*** DATA FOR ANALYSIS Section Begins ***

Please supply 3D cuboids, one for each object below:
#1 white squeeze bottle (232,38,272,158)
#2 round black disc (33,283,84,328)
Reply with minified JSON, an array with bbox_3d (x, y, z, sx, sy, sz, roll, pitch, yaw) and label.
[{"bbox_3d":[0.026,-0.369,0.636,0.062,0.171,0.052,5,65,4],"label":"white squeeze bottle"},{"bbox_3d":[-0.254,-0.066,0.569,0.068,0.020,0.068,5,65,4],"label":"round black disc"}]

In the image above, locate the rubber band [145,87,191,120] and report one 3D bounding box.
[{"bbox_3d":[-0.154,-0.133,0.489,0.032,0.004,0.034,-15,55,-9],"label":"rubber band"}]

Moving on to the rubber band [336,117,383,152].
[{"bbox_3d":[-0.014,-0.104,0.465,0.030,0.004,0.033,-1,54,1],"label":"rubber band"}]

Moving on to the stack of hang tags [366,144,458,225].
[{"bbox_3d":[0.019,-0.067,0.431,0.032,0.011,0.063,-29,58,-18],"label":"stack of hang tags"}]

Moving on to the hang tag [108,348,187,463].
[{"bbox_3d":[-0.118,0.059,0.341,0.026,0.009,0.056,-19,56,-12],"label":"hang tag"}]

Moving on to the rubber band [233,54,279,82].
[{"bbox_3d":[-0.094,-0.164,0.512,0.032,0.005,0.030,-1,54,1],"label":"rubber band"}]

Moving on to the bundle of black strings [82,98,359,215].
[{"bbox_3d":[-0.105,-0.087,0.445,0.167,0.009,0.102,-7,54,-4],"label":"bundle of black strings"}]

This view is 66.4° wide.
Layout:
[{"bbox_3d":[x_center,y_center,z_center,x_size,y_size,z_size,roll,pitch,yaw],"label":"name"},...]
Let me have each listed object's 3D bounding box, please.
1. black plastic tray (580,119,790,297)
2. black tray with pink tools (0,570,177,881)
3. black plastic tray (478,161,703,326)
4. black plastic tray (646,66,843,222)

*** DATA FOR ANALYSIS Section Ends ***
*** DATA FOR ANALYSIS Section Begins ***

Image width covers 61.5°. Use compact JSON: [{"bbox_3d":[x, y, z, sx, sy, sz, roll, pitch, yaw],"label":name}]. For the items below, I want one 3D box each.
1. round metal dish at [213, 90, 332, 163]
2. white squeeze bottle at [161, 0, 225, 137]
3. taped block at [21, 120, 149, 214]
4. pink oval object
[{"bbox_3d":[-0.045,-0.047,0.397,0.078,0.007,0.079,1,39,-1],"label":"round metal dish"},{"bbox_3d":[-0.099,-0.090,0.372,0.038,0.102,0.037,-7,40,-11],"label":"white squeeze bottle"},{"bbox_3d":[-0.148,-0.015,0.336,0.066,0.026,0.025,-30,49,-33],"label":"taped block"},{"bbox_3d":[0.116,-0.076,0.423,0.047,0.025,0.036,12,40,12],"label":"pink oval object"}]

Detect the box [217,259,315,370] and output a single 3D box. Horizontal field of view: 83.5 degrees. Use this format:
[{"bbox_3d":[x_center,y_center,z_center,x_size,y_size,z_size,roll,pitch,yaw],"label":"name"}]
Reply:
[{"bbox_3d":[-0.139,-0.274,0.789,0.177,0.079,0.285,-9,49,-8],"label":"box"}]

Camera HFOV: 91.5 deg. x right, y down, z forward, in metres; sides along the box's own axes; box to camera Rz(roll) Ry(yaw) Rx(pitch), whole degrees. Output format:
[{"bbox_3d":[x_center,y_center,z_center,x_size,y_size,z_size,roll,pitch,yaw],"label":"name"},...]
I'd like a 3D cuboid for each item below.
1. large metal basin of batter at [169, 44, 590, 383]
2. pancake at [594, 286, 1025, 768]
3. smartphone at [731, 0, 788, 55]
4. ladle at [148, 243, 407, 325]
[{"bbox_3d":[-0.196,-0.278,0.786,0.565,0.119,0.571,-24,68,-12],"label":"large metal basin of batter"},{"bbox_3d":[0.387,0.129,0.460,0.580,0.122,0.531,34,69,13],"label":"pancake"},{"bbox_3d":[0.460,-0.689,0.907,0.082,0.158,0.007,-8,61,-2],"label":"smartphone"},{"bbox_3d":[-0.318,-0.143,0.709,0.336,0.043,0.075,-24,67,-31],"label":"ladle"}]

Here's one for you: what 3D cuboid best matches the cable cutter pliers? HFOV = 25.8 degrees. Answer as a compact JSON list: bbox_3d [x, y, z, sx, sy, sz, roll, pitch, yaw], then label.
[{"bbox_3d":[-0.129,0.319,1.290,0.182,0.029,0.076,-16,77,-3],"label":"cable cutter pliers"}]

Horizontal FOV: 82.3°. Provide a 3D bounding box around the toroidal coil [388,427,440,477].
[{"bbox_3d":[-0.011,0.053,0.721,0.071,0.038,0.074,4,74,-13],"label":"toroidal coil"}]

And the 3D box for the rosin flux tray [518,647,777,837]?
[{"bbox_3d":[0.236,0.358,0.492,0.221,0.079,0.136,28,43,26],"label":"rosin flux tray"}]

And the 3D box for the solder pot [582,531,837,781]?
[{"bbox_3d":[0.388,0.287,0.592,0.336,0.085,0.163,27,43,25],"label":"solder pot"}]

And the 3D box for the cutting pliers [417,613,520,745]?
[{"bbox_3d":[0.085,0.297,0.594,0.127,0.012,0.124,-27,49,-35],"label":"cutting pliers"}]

*** DATA FOR ANALYSIS Section Ends ***

→ INSTRUCTIONS TO FOLLOW
From the entries above, restate word for word the lines from the line containing "Please supply 3D" to the line containing "#2 round black disc (33,283,84,328)", both ends included, and nothing more.

→ ANSWER SPACE
Please supply 3D cuboids, one for each object below:
#1 white squeeze bottle (232,38,272,158)
#2 round black disc (33,283,84,328)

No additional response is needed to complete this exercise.